### Task instructions
For each statement, state yes or no according to whether it agrees with the passage on parallel I/O, and quote the passage's exact words that decide it. 1. The approach has already worked in practice on 8 tasks. 2. The writer is confident that fstream cannot produce buffer inconsistencies. 3. Switching to pwrite at a later date would be difficult.

### Excerpted passage
....................
Number of IO MPI tasks can be varied by selecting which
dimensions use parallel IO and which dimensions use Serial send to boss
I/O.

Thus can neck down from, say 1024 nodes = 4x4x8x8 to {1,8,32,64,128,256,1024} nodes
doing the I/O.

Interpolates nicely between ALL nodes write their data, a single boss per time-plane
in processor space [old UKQCD fortran code did this], and a single node doing all I/O.

Not sure I have the transfer sizes big enough and am not overly convinced fstream
is guaranteed to not give buffer inconsistencies unless I set streambuf size to zero.

Practically it has worked on 8 tasks, 2x1x2x2 writing /cloning NERSC configurations
on my MacOS + OpenMPI and Clang environment.

It is VERY easy to switch to pwrite at a later date, and also easy to send x-strips around from
each node in order to gather bigger chunks at the syscall level.

That would push us up to the circa 8x 18*4*8 == 4KB size write chunk, and by taking, say, x/y non
parallel we get to 16MB contiguous chunks written in multi 4KB transactions
per IOnode in 64^3 lattices for configuration I/O.

I suspect this is fine for system performance.
2015-08-26 13:40:29 +01:00
....................
### Dataset content
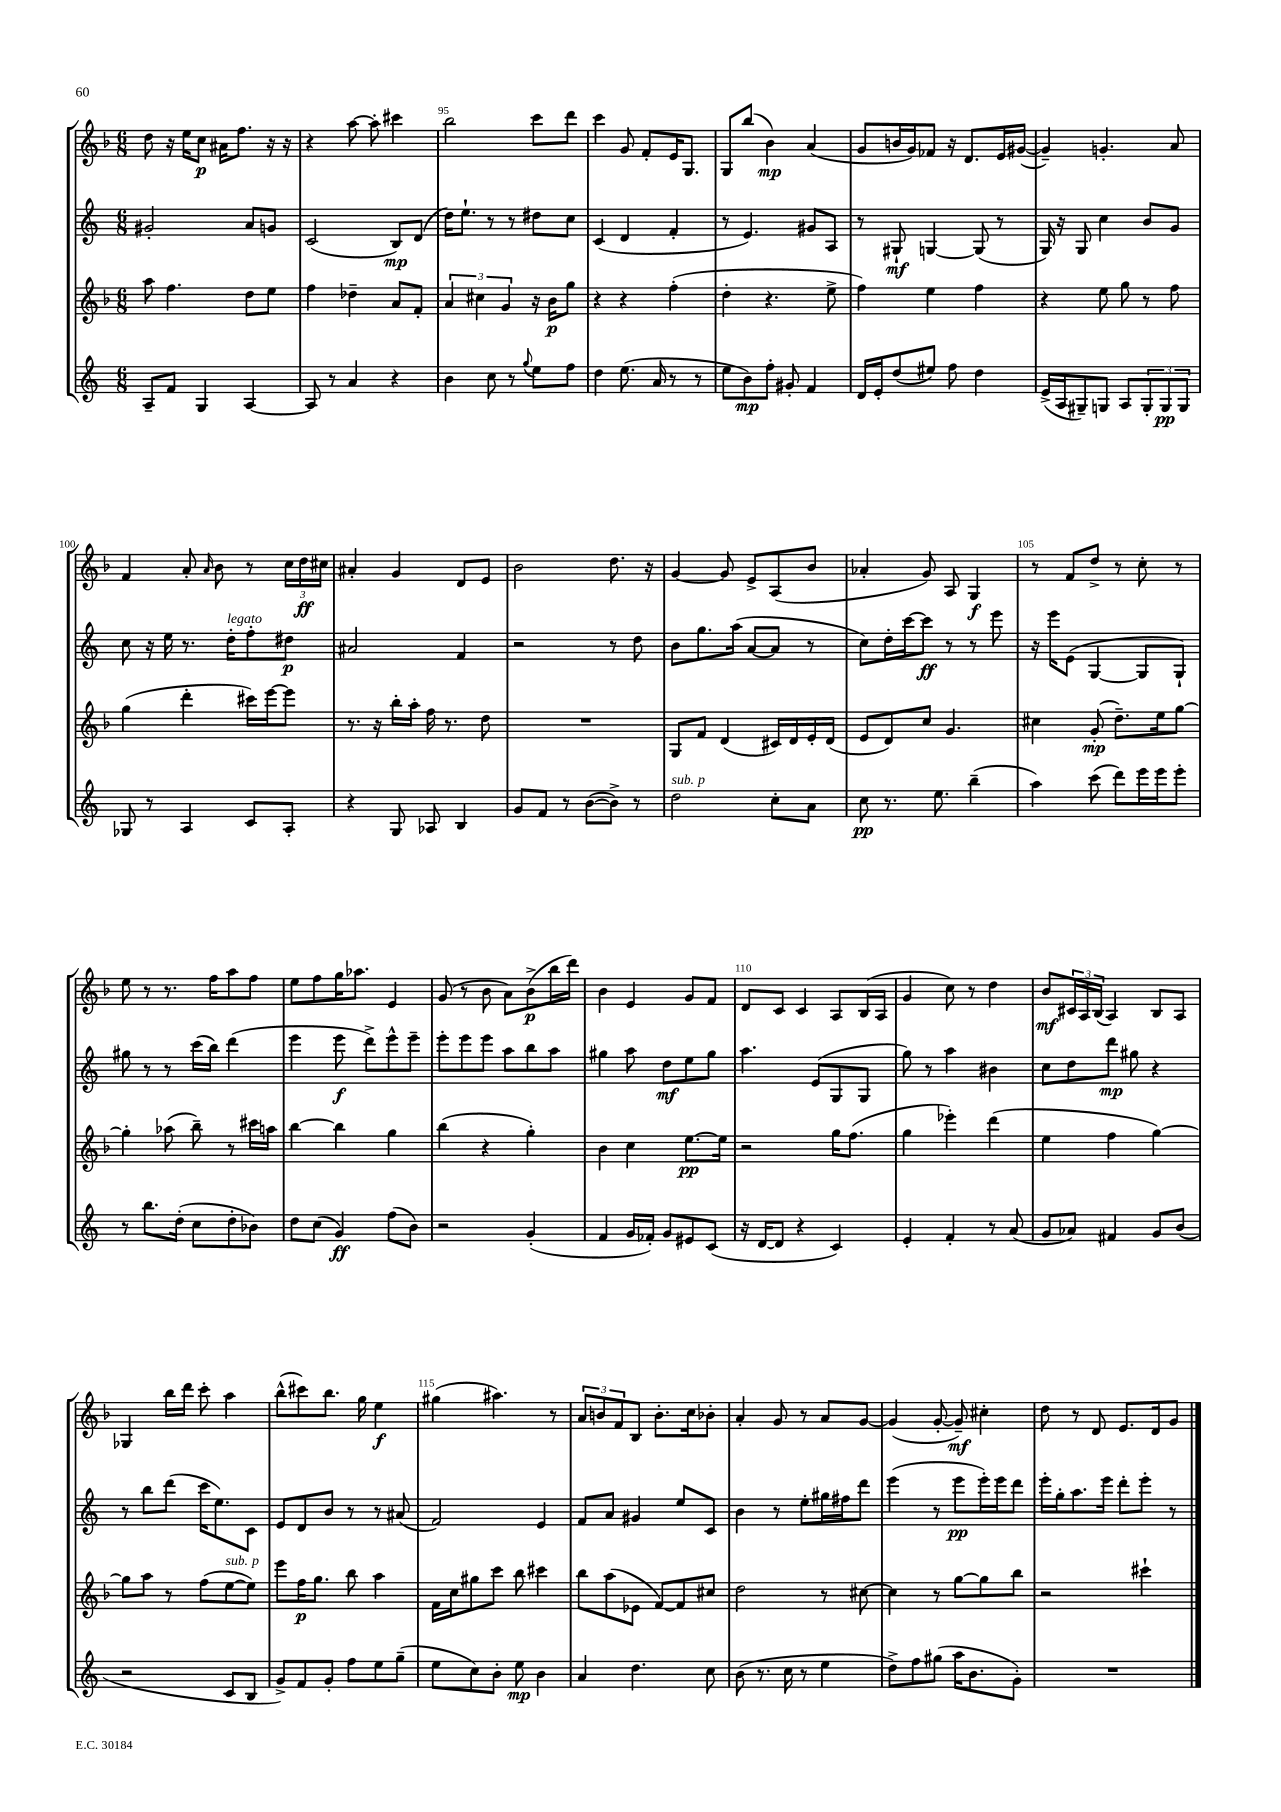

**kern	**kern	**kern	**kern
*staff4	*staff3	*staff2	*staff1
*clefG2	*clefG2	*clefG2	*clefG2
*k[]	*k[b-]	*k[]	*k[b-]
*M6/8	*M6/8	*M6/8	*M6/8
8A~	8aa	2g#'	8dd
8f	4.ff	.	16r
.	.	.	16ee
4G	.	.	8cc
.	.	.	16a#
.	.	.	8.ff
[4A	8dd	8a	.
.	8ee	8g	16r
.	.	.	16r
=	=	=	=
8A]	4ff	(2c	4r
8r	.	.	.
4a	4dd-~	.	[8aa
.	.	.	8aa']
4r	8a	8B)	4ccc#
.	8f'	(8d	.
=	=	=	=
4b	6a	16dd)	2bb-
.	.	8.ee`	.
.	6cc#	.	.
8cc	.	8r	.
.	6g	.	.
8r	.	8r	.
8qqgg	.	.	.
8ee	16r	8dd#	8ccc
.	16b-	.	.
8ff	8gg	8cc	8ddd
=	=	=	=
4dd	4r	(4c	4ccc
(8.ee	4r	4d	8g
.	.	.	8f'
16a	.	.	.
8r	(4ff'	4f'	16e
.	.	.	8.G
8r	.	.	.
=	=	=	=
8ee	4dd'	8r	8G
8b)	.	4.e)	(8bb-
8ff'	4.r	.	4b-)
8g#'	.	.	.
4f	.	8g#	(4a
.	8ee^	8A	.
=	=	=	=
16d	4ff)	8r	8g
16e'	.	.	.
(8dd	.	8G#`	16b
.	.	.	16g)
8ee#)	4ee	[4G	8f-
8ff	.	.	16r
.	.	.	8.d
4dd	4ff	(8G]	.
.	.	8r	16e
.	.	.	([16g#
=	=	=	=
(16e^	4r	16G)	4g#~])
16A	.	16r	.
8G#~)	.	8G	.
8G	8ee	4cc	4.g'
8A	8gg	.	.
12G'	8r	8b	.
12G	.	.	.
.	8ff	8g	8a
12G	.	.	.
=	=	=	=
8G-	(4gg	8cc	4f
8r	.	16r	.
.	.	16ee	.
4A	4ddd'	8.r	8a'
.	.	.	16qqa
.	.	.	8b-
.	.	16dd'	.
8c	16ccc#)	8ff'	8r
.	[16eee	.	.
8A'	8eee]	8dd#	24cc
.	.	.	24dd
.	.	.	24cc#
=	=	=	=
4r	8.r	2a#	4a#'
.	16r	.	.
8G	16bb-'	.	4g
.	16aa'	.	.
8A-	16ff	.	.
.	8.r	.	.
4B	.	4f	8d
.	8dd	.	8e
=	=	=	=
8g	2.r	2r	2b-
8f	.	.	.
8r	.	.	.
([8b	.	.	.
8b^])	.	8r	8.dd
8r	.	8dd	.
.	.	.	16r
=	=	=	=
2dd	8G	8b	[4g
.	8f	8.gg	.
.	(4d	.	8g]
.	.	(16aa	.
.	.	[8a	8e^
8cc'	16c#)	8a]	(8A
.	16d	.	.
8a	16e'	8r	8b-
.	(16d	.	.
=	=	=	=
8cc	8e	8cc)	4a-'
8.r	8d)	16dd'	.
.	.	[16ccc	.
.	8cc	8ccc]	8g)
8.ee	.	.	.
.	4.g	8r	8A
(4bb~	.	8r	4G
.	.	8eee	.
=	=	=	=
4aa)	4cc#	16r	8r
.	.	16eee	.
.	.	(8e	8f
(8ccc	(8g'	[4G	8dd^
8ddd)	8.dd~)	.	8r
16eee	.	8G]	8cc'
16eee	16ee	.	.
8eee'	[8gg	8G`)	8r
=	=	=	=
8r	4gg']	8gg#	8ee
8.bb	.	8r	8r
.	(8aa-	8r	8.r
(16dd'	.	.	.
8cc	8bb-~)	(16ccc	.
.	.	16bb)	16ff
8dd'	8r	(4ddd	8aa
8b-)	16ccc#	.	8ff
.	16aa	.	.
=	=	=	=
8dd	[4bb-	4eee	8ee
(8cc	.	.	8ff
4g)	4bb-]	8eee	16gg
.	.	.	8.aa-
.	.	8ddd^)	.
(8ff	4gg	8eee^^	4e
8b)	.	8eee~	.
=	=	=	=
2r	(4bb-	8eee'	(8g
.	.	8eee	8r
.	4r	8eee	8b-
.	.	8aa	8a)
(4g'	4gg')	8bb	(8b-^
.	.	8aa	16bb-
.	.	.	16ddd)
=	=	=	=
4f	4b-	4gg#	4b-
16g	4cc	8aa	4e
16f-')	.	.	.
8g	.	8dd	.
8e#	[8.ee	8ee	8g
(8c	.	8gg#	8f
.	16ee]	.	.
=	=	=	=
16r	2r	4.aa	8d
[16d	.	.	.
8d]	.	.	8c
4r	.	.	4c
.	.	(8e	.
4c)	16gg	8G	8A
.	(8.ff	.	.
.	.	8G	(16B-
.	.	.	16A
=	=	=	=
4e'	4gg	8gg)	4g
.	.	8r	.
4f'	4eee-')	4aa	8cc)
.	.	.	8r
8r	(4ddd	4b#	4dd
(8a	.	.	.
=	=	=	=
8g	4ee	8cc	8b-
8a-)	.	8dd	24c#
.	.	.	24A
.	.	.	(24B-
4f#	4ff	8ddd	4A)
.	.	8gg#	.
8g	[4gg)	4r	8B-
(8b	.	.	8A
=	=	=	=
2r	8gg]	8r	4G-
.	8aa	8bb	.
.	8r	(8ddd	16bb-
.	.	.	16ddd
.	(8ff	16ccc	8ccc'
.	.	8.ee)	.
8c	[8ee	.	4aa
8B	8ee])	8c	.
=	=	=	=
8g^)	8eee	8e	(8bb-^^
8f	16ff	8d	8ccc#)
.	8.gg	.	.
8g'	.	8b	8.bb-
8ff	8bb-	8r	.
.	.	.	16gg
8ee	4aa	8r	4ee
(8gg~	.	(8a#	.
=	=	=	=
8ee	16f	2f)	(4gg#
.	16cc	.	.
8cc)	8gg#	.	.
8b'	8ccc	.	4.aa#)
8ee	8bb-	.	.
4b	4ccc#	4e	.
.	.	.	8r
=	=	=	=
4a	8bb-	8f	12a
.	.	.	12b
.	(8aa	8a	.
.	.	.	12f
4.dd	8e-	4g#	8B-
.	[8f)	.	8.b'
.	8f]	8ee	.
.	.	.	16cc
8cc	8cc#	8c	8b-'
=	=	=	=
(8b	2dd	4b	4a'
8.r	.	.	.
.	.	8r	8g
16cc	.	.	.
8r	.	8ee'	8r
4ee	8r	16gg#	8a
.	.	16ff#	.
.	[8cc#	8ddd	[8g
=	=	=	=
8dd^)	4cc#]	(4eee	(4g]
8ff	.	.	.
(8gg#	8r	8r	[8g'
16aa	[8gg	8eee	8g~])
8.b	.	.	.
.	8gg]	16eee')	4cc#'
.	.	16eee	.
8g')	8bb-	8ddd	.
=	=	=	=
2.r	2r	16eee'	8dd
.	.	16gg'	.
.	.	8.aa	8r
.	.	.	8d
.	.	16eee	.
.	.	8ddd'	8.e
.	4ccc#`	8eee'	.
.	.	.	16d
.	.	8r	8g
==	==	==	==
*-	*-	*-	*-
....................
### Expected output
1. Yes: "Practically it has worked on 8 tasks, 2x1x2x2 writing /cloning NERSC configurations"
2. No: "am not overly convinced fstream is guaranteed to not give buffer inconsistencies unless I set streambuf size to zero"
3. No: "It is VERY easy to switch to pwrite at a later date"